Descriptive names include British Telecom, Business Networking International, World Wide Fund, Hong Kong and Shanghai Bank etc. These businesses with descriptive names had to rebrand to find a name that was ownable. In such cases, businesses either have to choose a totally new name, or, sometimes they might be able to use initials. BNI, BT, and HSBC are examples of this. However, initials are not a good choice of name, except perhaps for the large well known household name brands like the ones in this example. Also, problems arise when the initials you want to use are owned by another brand. This happened when both the World Wide Fund and the World Wrestling Federation wanted to rebrand to WWF. It resulted in decades of disputes between the two entities until eventually, the World Wrestling Federation rebranded to WWE.

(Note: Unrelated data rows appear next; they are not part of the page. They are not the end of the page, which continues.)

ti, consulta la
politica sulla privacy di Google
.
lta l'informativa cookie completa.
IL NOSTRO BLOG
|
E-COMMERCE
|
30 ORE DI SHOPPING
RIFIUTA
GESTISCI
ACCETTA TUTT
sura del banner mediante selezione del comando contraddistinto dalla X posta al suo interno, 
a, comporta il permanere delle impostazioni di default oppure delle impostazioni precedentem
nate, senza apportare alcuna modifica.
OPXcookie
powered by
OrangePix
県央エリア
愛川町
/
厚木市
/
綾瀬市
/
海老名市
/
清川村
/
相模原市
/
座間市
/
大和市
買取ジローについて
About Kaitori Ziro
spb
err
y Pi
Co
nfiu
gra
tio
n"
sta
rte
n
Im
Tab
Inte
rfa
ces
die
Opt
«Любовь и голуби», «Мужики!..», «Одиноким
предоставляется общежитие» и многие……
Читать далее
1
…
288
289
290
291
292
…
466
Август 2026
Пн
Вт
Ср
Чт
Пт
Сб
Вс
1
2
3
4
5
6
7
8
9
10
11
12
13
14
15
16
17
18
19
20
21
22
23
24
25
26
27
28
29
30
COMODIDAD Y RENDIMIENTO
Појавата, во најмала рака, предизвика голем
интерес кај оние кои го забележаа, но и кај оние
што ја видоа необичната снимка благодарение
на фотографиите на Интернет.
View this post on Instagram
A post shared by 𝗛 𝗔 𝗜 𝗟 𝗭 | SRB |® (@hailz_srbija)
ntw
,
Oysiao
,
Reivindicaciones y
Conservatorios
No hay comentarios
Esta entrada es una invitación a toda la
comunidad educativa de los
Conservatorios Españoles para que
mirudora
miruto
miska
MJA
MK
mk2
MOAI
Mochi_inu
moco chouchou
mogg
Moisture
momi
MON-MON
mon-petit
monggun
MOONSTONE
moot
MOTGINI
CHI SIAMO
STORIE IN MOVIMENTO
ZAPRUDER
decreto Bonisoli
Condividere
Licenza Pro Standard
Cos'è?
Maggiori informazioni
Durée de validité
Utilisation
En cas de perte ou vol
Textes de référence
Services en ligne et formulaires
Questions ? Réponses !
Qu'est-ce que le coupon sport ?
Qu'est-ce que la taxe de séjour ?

Descriptive names cause huge problems when it comes to naming and is one strong reason agencies should involve a trademark lawyer on their team if they’re picking new names.
The reason problems arise around such names is that most people believe that the more a name says on the tin what it is that their product or service does, the better. So they try to choose descriptive names.
However, if you choose utterly banal non-distinct names that are not ownable you miss the single biggest opportunity that is available to a brand to stand out.
Descriptive names are weak because they are not ownable. That means they are generic terms that everyone else who offers similar products and services need to use.
Such names don’t challenge, excite, or mentally stimulate us. They require little imagination. And they reveal nothing about the personality of your brand (other than exposing your lack of creativity). When you draw from a limited pool of descriptive words, you sound like everyone else, making your name blend in with competitors’ names.
Examples Hotels.com and Booking.com
Hotels.com spent a fortune trying in vain to register hotels.com as a word trademark. Recently, the US Supreme court has muddied the waters by allowing Booking.com to trademark its name. The court overruled the US Patent and Trademark Office’s finding that the .com name was too generic to merit protection.
The general rule in trademark law is that “generic” words that refer to an entire category of goods or services, like “car” or “computer,” cannot be protected under the law because that would give an unfair advantage to the trademark holder.
So, even though Booking.com has secured trademark protection, it is still much more difficult to enforce your trademark rights when you have a name that is borderline descriptive. They may not be able to trademark the name in other jurisdictions, so, your brand protection costs are going to be a lot higher than if your name was totally distinctive like, for example, Google.